Aim of the task -
Apart from the pictures, every entry should be reproduced exactly.

Task data -

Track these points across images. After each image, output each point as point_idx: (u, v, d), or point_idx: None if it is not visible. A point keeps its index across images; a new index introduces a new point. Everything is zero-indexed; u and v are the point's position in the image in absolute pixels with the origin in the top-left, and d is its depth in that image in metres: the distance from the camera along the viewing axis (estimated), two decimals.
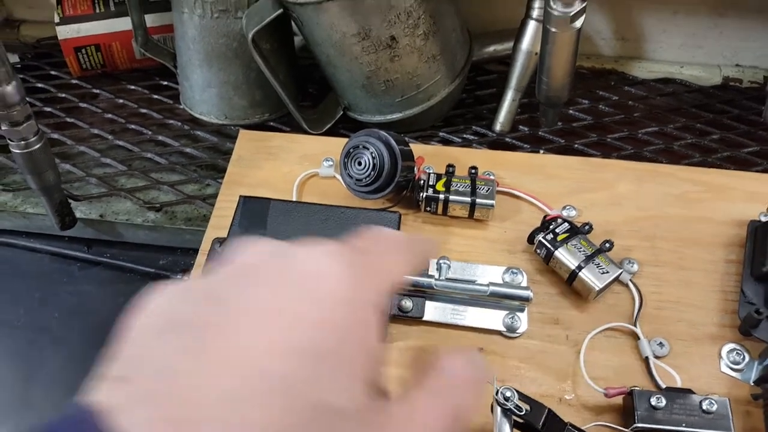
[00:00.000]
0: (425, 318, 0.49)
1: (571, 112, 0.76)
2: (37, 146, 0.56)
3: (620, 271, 0.50)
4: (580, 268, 0.50)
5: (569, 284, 0.51)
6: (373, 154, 0.53)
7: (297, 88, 0.76)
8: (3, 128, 0.54)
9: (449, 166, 0.57)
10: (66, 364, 0.59)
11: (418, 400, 0.25)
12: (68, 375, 0.58)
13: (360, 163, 0.53)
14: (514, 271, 0.52)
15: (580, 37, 0.55)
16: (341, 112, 0.73)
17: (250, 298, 0.24)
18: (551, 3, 0.53)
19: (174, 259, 0.67)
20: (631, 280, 0.52)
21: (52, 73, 0.86)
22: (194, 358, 0.22)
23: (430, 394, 0.25)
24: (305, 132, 0.71)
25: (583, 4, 0.53)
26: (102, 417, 0.21)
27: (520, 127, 0.74)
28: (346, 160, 0.54)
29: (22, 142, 0.55)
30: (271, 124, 0.75)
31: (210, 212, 0.67)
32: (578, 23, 0.54)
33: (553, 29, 0.54)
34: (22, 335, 0.61)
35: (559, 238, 0.51)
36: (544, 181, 0.59)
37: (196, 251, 0.66)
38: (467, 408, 0.26)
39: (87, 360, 0.59)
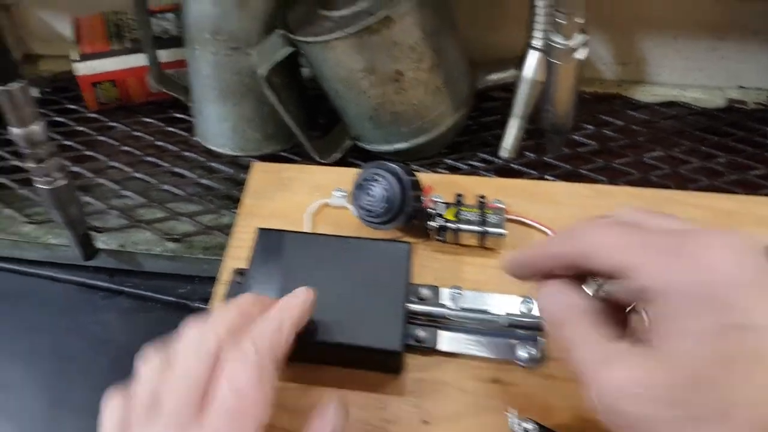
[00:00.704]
0: (439, 348, 0.50)
1: (576, 137, 0.77)
2: (61, 182, 0.58)
3: None
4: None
5: None
6: (384, 186, 0.55)
7: (307, 119, 0.78)
8: (29, 165, 0.56)
9: (458, 195, 0.58)
10: (93, 392, 0.60)
11: None
12: (93, 404, 0.60)
13: (371, 195, 0.55)
14: (529, 300, 0.52)
15: (582, 67, 0.57)
16: (350, 142, 0.75)
17: None
18: (553, 36, 0.55)
19: (193, 287, 0.69)
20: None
21: (70, 106, 0.88)
22: None
23: None
24: (316, 162, 0.74)
25: (585, 37, 0.55)
26: None
27: (526, 153, 0.75)
28: (357, 192, 0.56)
29: (47, 179, 0.57)
30: (284, 154, 0.78)
31: (226, 241, 0.69)
32: (580, 55, 0.56)
33: (556, 61, 0.56)
34: (49, 365, 0.63)
35: None
36: (553, 208, 0.60)
37: (213, 279, 0.68)
38: None
39: (111, 389, 0.61)
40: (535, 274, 0.39)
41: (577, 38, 0.54)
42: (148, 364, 0.38)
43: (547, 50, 0.56)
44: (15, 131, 0.53)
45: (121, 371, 0.62)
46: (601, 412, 0.30)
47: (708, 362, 0.28)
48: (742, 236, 0.31)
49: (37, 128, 0.53)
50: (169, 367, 0.36)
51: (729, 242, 0.30)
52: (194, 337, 0.38)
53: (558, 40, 0.54)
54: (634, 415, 0.29)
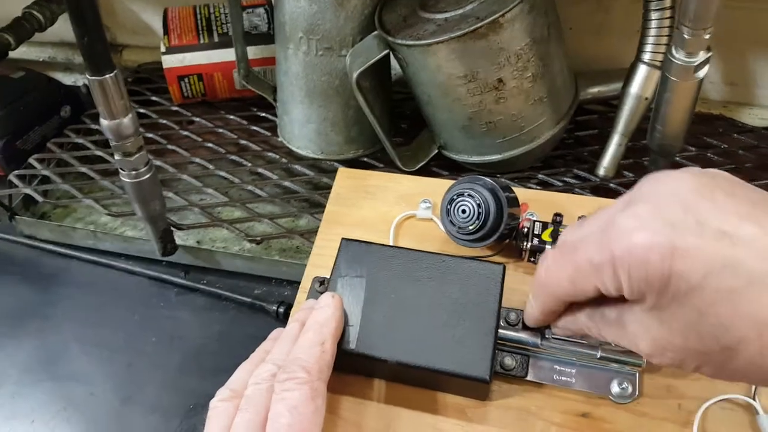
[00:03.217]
0: (528, 378, 0.47)
1: (678, 159, 0.73)
2: (147, 176, 0.57)
3: None
4: None
5: None
6: (479, 202, 0.51)
7: (390, 124, 0.76)
8: (116, 158, 0.55)
9: (557, 215, 0.55)
10: (161, 389, 0.60)
11: None
12: (163, 401, 0.59)
13: (464, 212, 0.52)
14: None
15: (701, 87, 0.53)
16: (436, 150, 0.72)
17: None
18: (673, 51, 0.51)
19: (269, 289, 0.67)
20: None
21: (153, 98, 0.88)
22: None
23: None
24: (398, 168, 0.71)
25: (708, 54, 0.50)
26: None
27: (625, 172, 0.71)
28: (449, 207, 0.53)
29: (133, 172, 0.56)
30: (365, 159, 0.75)
31: (303, 244, 0.68)
32: (701, 73, 0.51)
33: (674, 78, 0.52)
34: (121, 358, 0.62)
35: None
36: None
37: (290, 282, 0.67)
38: None
39: (182, 387, 0.60)
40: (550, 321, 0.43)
41: (701, 55, 0.50)
42: (219, 396, 0.42)
43: (665, 65, 0.52)
44: (105, 123, 0.52)
45: (191, 371, 0.62)
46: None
47: (692, 324, 0.31)
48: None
49: (126, 121, 0.52)
50: (236, 397, 0.41)
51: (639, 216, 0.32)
52: (249, 371, 0.43)
53: (679, 56, 0.50)
54: (674, 364, 0.34)
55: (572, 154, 0.74)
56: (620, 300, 0.35)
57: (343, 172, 0.64)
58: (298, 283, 0.55)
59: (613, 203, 0.35)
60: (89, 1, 0.45)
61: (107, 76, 0.49)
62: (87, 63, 0.48)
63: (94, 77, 0.48)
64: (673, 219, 0.30)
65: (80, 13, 0.45)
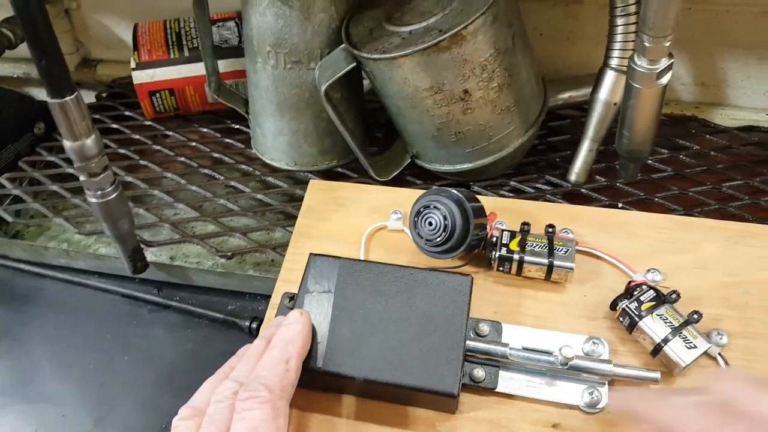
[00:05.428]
0: (498, 389, 0.47)
1: (650, 162, 0.73)
2: (113, 196, 0.56)
3: (709, 345, 0.47)
4: (666, 341, 0.46)
5: (653, 356, 0.48)
6: (444, 215, 0.51)
7: (364, 134, 0.76)
8: (81, 179, 0.55)
9: (524, 224, 0.55)
10: (135, 409, 0.59)
11: None
12: (136, 421, 0.58)
13: (431, 224, 0.52)
14: (596, 341, 0.49)
15: (665, 93, 0.53)
16: (409, 160, 0.72)
17: None
18: (636, 58, 0.51)
19: (242, 304, 0.67)
20: (719, 353, 0.48)
21: (126, 113, 0.88)
22: None
23: None
24: (372, 178, 0.71)
25: (670, 61, 0.50)
26: None
27: (597, 177, 0.71)
28: (416, 219, 0.53)
29: (99, 192, 0.55)
30: (339, 170, 0.75)
31: (277, 259, 0.67)
32: (664, 80, 0.51)
33: (637, 85, 0.52)
34: (94, 377, 0.62)
35: (644, 307, 0.48)
36: (626, 240, 0.56)
37: (264, 297, 0.67)
38: None
39: (155, 406, 0.59)
40: None
41: (663, 62, 0.50)
42: (180, 415, 0.41)
43: (629, 72, 0.52)
44: (68, 144, 0.51)
45: (164, 390, 0.61)
46: None
47: None
48: None
49: (90, 142, 0.52)
50: (198, 415, 0.40)
51: None
52: (212, 388, 0.42)
53: (641, 63, 0.50)
54: None
55: (544, 160, 0.74)
56: None
57: (314, 184, 0.64)
58: None
59: None
60: (45, 24, 0.44)
61: (68, 98, 0.48)
62: (47, 86, 0.47)
63: (54, 100, 0.48)
64: None
65: (37, 36, 0.44)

Written response -
Track these points across images. After each image, output each point as point_idx: (u, v, d), or point_idx: None if it is not visible. A point keeps its index across images; a new index introduces a new point. Everything is zero-indexed; u and v are the point's position in the image in absolute pixels with the origin in the top-left, and d is its depth in that image in metres: the distance from the camera along the viewing axis (estimated), two decimals.
[00:00.000]
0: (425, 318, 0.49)
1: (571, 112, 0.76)
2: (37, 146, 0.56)
3: (620, 271, 0.50)
4: (580, 268, 0.50)
5: (569, 284, 0.51)
6: (373, 154, 0.53)
7: (297, 88, 0.76)
8: (3, 128, 0.54)
9: (449, 166, 0.57)
10: (66, 364, 0.59)
11: (418, 400, 0.25)
12: (68, 375, 0.58)
13: (360, 163, 0.53)
14: (514, 271, 0.52)
15: (580, 37, 0.55)
16: (341, 112, 0.73)
17: (250, 298, 0.24)
18: (551, 3, 0.53)
19: (174, 259, 0.67)
20: (631, 280, 0.52)
21: (52, 73, 0.86)
22: (194, 358, 0.22)
23: (430, 394, 0.25)
24: (305, 132, 0.71)
25: (583, 4, 0.53)
26: (102, 417, 0.21)
27: (520, 127, 0.74)
28: (346, 160, 0.54)
29: (22, 142, 0.55)
30: (271, 124, 0.75)
31: (210, 212, 0.67)
32: (578, 23, 0.54)
33: (553, 29, 0.54)
34: (22, 335, 0.61)
35: (559, 238, 0.51)
36: (544, 181, 0.59)
37: (196, 251, 0.66)
38: (467, 408, 0.26)
39: (87, 360, 0.59)
[00:00.704]
0: (439, 348, 0.50)
1: (576, 137, 0.77)
2: (61, 182, 0.58)
3: None
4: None
5: None
6: (384, 186, 0.55)
7: (307, 119, 0.78)
8: (29, 165, 0.56)
9: (458, 195, 0.58)
10: (93, 392, 0.60)
11: None
12: (93, 404, 0.60)
13: (371, 195, 0.55)
14: (529, 300, 0.52)
15: (582, 67, 0.57)
16: (350, 142, 0.75)
17: None
18: (553, 36, 0.55)
19: (193, 287, 0.69)
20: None
21: (70, 106, 0.88)
22: None
23: None
24: (316, 162, 0.74)
25: (585, 37, 0.55)
26: None
27: (526, 153, 0.75)
28: (357, 192, 0.56)
29: (47, 179, 0.57)
30: (284, 154, 0.78)
31: (226, 241, 0.69)
32: (580, 55, 0.56)
33: (556, 61, 0.56)
34: (49, 365, 0.63)
35: None
36: (553, 208, 0.60)
37: (213, 279, 0.68)
38: None
39: (111, 389, 0.61)
40: (535, 274, 0.39)
41: (577, 38, 0.54)
42: (148, 364, 0.38)
43: (547, 50, 0.56)
44: (15, 131, 0.53)
45: (121, 371, 0.62)
46: (601, 412, 0.30)
47: (708, 362, 0.28)
48: (742, 236, 0.31)
49: (37, 128, 0.53)
50: (169, 367, 0.36)
51: (729, 242, 0.30)
52: (194, 337, 0.38)
53: (558, 40, 0.54)
54: (634, 415, 0.29)
[00:03.217]
0: (528, 378, 0.47)
1: (678, 159, 0.73)
2: (147, 176, 0.57)
3: None
4: None
5: None
6: (479, 202, 0.51)
7: (390, 124, 0.76)
8: (116, 158, 0.55)
9: (557, 215, 0.55)
10: (161, 389, 0.60)
11: None
12: (163, 401, 0.59)
13: (464, 212, 0.52)
14: None
15: (701, 87, 0.53)
16: (436, 150, 0.72)
17: None
18: (673, 51, 0.51)
19: (269, 289, 0.67)
20: None
21: (153, 98, 0.88)
22: None
23: None
24: (398, 168, 0.71)
25: (708, 54, 0.50)
26: None
27: (625, 172, 0.71)
28: (449, 207, 0.53)
29: (133, 172, 0.56)
30: (365, 159, 0.75)
31: (303, 244, 0.68)
32: (701, 73, 0.51)
33: (674, 78, 0.52)
34: (121, 358, 0.62)
35: None
36: None
37: (290, 282, 0.67)
38: None
39: (182, 387, 0.60)
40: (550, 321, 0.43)
41: (701, 55, 0.50)
42: (219, 396, 0.42)
43: (665, 65, 0.52)
44: (105, 123, 0.52)
45: (191, 371, 0.62)
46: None
47: (692, 324, 0.31)
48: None
49: (126, 121, 0.52)
50: (236, 397, 0.41)
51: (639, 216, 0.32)
52: (249, 371, 0.43)
53: (679, 56, 0.50)
54: (674, 364, 0.34)
55: (572, 154, 0.74)
56: (620, 300, 0.35)
57: (343, 172, 0.64)
58: (298, 283, 0.55)
59: (613, 203, 0.35)
60: (89, 1, 0.45)
61: (107, 76, 0.49)
62: (87, 63, 0.48)
63: (94, 77, 0.48)
64: (673, 219, 0.30)
65: (80, 13, 0.45)
[00:05.428]
0: (498, 389, 0.47)
1: (650, 162, 0.73)
2: (113, 196, 0.56)
3: (709, 345, 0.47)
4: (666, 341, 0.46)
5: (653, 356, 0.48)
6: (444, 215, 0.51)
7: (364, 134, 0.76)
8: (81, 179, 0.55)
9: (524, 224, 0.55)
10: (135, 409, 0.59)
11: None
12: (136, 421, 0.58)
13: (431, 224, 0.52)
14: (596, 341, 0.49)
15: (665, 93, 0.53)
16: (409, 160, 0.72)
17: None
18: (636, 58, 0.51)
19: (242, 304, 0.67)
20: (719, 353, 0.48)
21: (126, 113, 0.88)
22: None
23: None
24: (372, 178, 0.71)
25: (670, 61, 0.50)
26: None
27: (597, 177, 0.71)
28: (416, 219, 0.53)
29: (99, 192, 0.55)
30: (339, 170, 0.75)
31: (277, 259, 0.67)
32: (664, 80, 0.51)
33: (637, 85, 0.52)
34: (94, 377, 0.62)
35: (644, 307, 0.48)
36: (626, 240, 0.56)
37: (264, 297, 0.67)
38: None
39: (155, 406, 0.59)
40: None
41: (663, 62, 0.50)
42: (180, 415, 0.41)
43: (629, 72, 0.52)
44: (68, 144, 0.51)
45: (164, 390, 0.61)
46: None
47: None
48: None
49: (90, 142, 0.52)
50: (198, 415, 0.40)
51: None
52: (212, 388, 0.42)
53: (641, 63, 0.50)
54: None
55: (544, 160, 0.74)
56: None
57: (314, 184, 0.64)
58: None
59: None
60: (45, 24, 0.44)
61: (68, 98, 0.48)
62: (47, 86, 0.47)
63: (54, 100, 0.48)
64: None
65: (37, 36, 0.44)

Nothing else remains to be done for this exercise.